In both the ‘future of work’ and ‘crisis’ discourses, workers’ experiences and needs are overlooked, in favour of constructions of opportunity and entrepreneurialism. Business requirements are central to this discourse, positioned as being beneficial for society and workers, through a claimed association between productivity and job creation. Increasing business flexibility through the disaggregation of work and the digitisation and proliferation of remote work are framed as essential measures to enable greater efficiency and productivity. Agile businesses and disaggregated, flexible work which adapts to business needs are framed as the inevitable future of work, with the contradiction between ‘flexible workforce’ and ‘job creation’ obscured by indeterminate use of the word ‘job’.

These framings of workers, work and business as the cornerstone of social prosperity underlie the Australian Government responses to the COVID-19 pandemic and subsequent loss of employment. JobKeeper and JobSeeker prioritised people employed in permanent, full-time and part-time roles, while casual workers and independent workers, who comprise a substantial proportion of employees in the most-affected industries, including tourism, arts and culture, and retail and hospitality, were encouraged to stay job-ready and develop the skills business will need in a post-COVID future.

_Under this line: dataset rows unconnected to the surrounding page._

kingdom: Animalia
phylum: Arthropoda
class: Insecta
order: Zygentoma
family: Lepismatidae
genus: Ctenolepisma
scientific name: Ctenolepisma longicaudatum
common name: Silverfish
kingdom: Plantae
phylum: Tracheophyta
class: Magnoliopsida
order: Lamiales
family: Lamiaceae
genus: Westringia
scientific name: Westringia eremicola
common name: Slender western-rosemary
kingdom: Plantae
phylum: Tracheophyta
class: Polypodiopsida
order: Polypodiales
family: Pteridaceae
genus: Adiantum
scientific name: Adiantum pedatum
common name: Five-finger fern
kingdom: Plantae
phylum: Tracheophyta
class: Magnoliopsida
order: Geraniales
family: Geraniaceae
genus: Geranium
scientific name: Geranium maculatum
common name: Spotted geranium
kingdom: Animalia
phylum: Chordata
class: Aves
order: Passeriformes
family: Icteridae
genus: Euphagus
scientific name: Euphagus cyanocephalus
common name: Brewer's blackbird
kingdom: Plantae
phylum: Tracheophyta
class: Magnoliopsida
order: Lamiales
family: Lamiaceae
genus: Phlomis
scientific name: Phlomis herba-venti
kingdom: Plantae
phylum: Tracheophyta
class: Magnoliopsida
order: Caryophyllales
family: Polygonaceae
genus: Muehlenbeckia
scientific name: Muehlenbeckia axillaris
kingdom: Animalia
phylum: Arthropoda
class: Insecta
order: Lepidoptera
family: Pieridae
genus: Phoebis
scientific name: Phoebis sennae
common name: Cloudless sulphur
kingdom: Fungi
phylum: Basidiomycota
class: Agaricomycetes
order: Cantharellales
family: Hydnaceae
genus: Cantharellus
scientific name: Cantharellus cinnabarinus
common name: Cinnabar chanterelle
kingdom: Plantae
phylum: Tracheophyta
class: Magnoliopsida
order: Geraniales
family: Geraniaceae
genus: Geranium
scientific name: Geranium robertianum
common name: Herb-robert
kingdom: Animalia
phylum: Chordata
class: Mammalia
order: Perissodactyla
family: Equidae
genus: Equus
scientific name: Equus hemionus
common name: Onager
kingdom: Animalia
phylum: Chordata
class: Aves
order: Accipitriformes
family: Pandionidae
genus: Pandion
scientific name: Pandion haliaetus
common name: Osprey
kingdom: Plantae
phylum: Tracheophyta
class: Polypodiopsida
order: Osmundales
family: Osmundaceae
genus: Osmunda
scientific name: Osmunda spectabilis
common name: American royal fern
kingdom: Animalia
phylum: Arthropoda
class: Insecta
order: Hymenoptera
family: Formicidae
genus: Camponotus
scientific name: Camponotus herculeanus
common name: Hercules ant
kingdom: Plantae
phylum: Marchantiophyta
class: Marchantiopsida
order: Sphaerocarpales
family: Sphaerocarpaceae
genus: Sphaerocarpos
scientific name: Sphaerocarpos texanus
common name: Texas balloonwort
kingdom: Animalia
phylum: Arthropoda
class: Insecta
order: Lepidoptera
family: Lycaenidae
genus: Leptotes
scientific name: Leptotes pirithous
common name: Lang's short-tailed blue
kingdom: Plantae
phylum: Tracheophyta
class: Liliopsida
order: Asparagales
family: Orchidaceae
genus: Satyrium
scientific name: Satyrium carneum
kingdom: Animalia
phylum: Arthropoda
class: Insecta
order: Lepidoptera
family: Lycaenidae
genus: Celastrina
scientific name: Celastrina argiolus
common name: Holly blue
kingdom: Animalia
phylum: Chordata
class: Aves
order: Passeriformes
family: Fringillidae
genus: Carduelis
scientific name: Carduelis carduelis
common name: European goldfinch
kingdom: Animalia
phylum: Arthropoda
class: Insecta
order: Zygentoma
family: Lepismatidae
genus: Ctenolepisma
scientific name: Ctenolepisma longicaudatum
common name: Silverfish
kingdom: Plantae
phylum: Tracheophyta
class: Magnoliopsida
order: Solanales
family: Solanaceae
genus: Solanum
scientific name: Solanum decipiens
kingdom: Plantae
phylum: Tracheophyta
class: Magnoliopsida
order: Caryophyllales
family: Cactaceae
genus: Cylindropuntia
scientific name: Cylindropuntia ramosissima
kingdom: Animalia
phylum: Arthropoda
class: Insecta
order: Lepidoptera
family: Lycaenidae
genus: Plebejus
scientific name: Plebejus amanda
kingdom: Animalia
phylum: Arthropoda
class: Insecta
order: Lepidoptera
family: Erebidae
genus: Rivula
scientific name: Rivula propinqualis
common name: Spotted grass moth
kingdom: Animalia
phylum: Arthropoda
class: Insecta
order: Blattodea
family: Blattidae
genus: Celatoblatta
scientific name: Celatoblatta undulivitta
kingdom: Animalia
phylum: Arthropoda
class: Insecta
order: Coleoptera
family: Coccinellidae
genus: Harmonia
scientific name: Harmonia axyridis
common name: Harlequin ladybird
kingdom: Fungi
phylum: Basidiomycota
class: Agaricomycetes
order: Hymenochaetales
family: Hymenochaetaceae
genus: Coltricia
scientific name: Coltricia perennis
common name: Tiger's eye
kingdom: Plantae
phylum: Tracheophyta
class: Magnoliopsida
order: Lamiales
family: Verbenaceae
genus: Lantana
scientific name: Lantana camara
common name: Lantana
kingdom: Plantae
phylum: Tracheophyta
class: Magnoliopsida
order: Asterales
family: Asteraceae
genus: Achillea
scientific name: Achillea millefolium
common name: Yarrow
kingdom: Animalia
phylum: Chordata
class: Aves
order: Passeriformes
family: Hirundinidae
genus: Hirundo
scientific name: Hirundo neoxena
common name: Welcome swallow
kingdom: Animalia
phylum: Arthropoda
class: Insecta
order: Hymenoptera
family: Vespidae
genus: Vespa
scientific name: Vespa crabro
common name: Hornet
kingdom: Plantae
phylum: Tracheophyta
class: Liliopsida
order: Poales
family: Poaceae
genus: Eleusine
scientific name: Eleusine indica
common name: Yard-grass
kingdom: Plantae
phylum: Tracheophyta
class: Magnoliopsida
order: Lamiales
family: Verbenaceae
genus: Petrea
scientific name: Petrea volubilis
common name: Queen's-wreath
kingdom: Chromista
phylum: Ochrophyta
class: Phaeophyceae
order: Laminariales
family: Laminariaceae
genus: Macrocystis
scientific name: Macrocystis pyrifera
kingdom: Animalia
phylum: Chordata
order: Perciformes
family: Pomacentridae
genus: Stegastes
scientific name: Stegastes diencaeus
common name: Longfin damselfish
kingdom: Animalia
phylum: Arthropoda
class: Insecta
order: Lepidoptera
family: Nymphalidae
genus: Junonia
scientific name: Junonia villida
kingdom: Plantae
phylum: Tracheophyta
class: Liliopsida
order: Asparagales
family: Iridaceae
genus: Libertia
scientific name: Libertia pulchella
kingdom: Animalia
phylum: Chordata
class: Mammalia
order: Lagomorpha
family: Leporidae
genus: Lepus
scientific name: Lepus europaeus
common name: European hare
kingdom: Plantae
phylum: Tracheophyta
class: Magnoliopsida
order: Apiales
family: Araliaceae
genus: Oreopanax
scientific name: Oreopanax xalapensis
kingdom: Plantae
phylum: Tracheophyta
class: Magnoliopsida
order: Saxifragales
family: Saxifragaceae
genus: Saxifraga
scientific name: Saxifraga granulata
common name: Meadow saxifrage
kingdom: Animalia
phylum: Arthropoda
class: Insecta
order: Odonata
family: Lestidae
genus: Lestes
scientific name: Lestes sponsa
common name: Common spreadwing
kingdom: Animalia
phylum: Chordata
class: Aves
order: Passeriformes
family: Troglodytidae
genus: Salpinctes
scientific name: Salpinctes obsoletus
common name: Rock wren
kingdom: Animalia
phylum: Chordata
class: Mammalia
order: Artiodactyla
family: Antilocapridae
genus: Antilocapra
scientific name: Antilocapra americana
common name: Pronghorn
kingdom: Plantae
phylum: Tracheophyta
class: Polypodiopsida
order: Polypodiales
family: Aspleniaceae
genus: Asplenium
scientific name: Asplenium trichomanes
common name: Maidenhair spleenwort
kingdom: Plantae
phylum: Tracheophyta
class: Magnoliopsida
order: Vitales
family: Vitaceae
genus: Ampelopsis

CDA of government announcements in the context of ongoing changes to work modes illuminates irreconcilable tensions between further labour market deregulation and social prosperity. It highlights the superimposition of a construct of business-as-citizen obscuring the conflation of productivity and profitability, and private and public interests. Finally, it indicates the overarching rationalisation as achieved through ambiguous reference to ‘job creation’ as the inevitable outcome of a business-friendly regulatory environment.

In light of this analysis, the Government appears to be capitalising on the uncertainty created by the crisis to facilitate a further shift in power in employment relations towards business, positioning impediments to business prosperity, such as labour and environmental regulation and taxation as requiring change, to allow business to ‘go faster’, in the assumption that this acceleration will propel Australia’s economic recovery, leading to jobs growth. The deregulation of labour markets and proliferation of casual and gig work in Australia continues the shift in the balance of power towards business over the past three decades, with considerable consequences for socially and economically marginalised citizens.

Funding

The author(s) received no financial support for the research, authorship and/or publication of this article.

Footnotes

Declaration of conflicting interests

The author(s) declared no potential conflicts of interest with respect to the research, authorship and/or publication of this article.